TO-DO ITEM
Everything in the entries except the pictures should be repeated exactly.

----- SOURCE MATERIAL -----

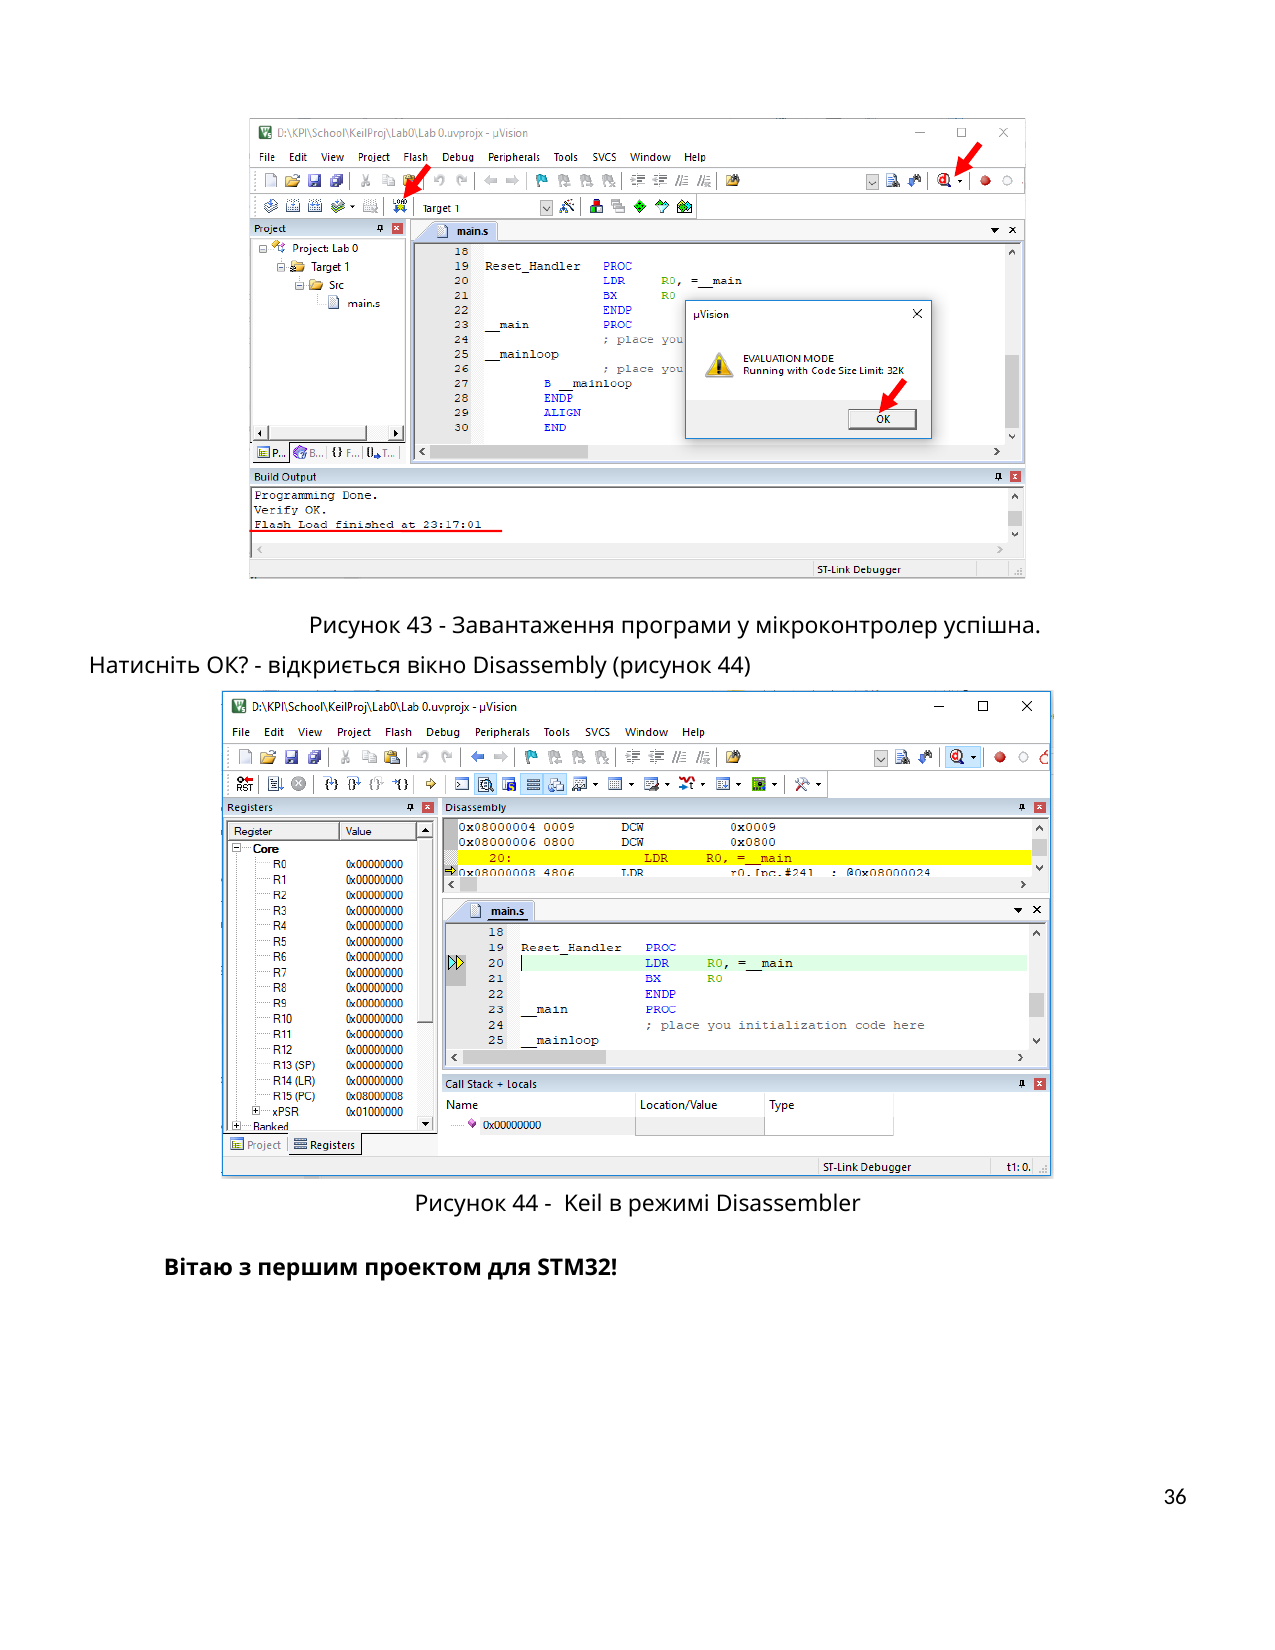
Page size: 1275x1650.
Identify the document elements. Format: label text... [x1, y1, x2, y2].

picture [249, 118, 1026, 579]
text Рисунок 44 - Keil в режимі Disassembler [89, 1187, 1186, 1219]
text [89, 1251, 1186, 1282]
text Натисніть ОК? - відкриється вікно Disassembly (рисунок 44) [89, 649, 1186, 681]
text Рисунок 43 - Завантаження програми у мікроконтролер успішна. [89, 609, 1186, 640]
picture [221, 690, 1054, 1179]
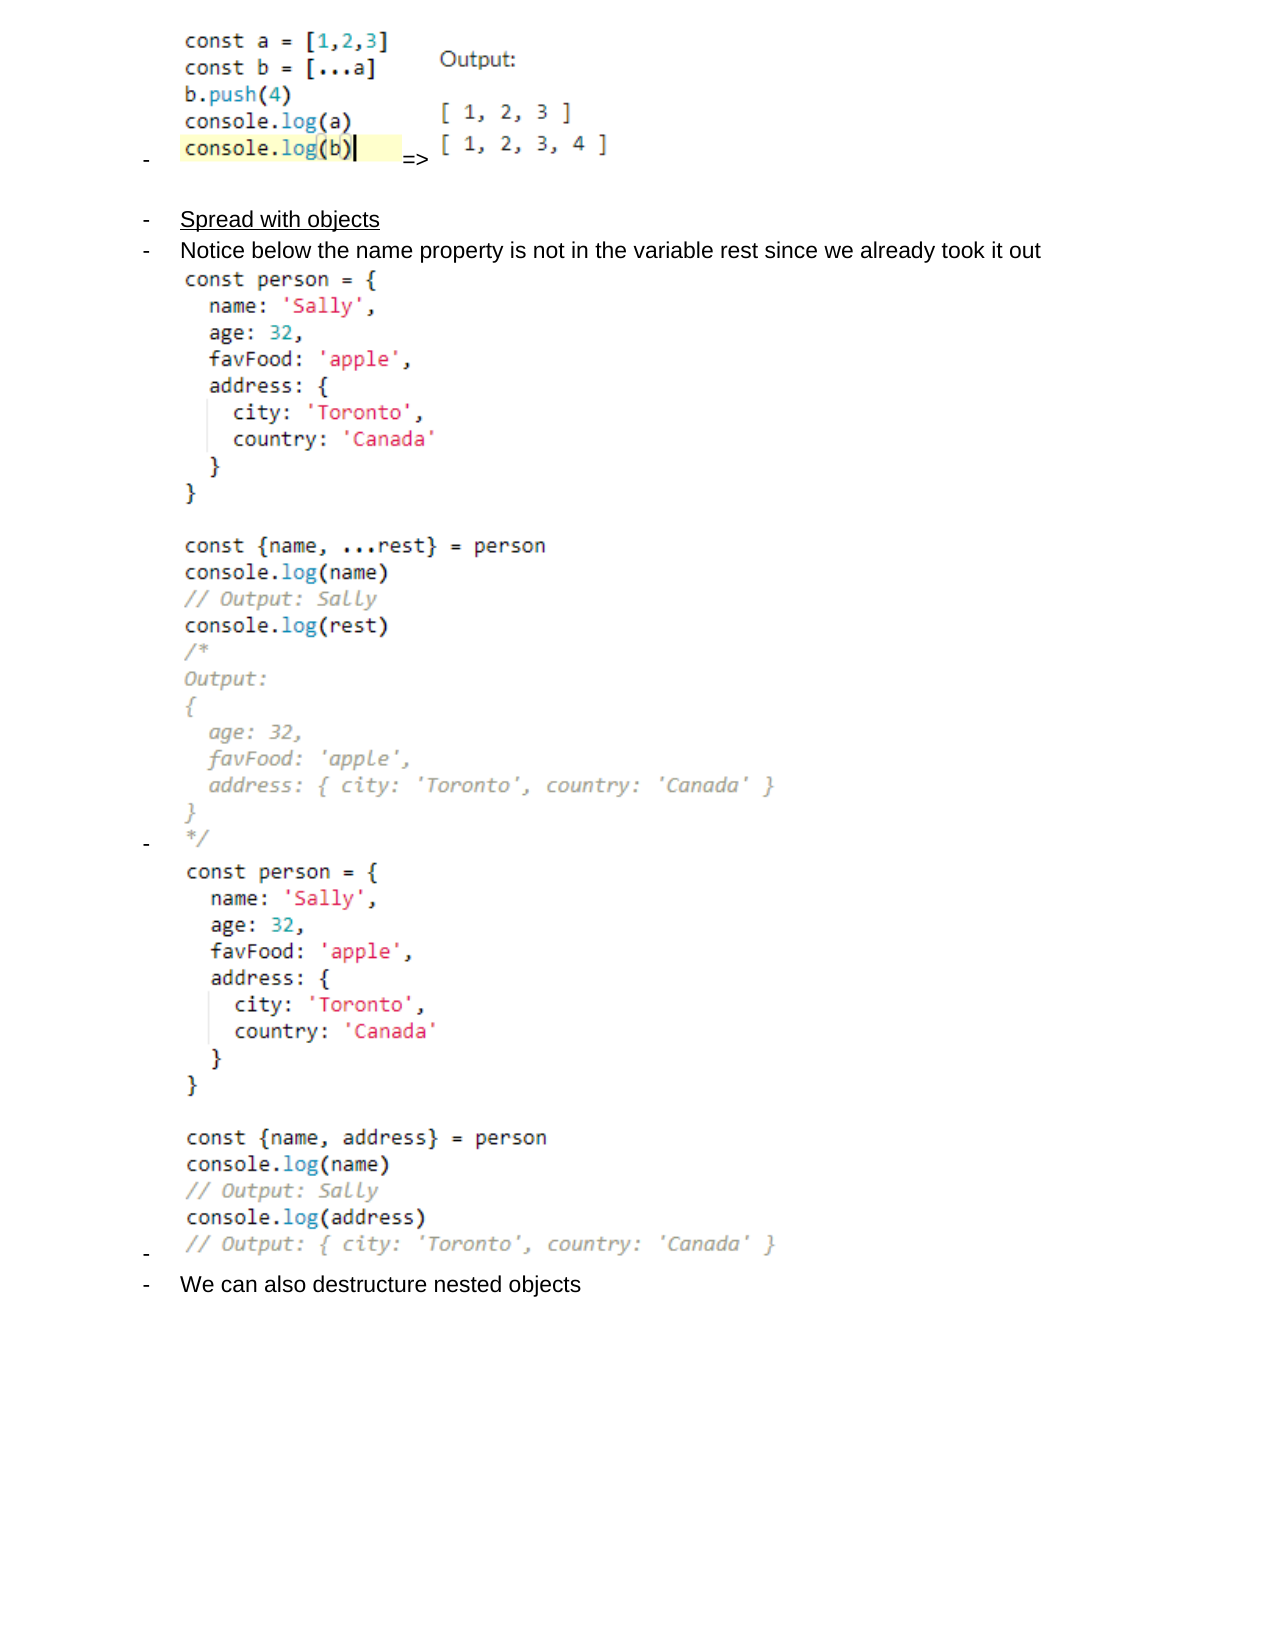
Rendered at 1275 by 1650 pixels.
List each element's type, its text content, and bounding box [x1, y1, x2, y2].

list We can also destructure nested objects [142, 1271, 1245, 1297]
list => [142, 30, 1245, 172]
picture [435, 41, 622, 168]
picture [180, 266, 780, 852]
picture [180, 30, 402, 168]
picture [180, 860, 782, 1262]
list Notice below the name property is not in the variable rest since we already took it out [142, 237, 1245, 263]
list Spread with objects [142, 206, 1245, 233]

-----

RESPONSE TO THE EXERCISE
Page size: 1275x1650.
Identify the document elements. Format: label text... [x1, y1, x2, y2].

picture [249, 118, 1026, 579]
text Рисунок 44 - Keil в режимі Disassembler [89, 1187, 1186, 1219]
text [89, 1251, 1186, 1282]
text Натисніть ОК? - відкриється вікно Disassembly (рисунок 44) [89, 649, 1186, 681]
text Рисунок 43 - Завантаження програми у мікроконтролер успішна. [89, 609, 1186, 640]
picture [221, 690, 1054, 1179]
Rendered at 1275 by 1650 pixels.
List each element's type, its text content, and bounding box [x1, y1, x2, y2].

list We can also destructure nested objects [142, 1271, 1245, 1297]
list => [142, 30, 1245, 172]
picture [435, 41, 622, 168]
picture [180, 266, 780, 852]
picture [180, 30, 402, 168]
picture [180, 860, 782, 1262]
list Notice below the name property is not in the variable rest since we already took it out [142, 237, 1245, 263]
list Spread with objects [142, 206, 1245, 233]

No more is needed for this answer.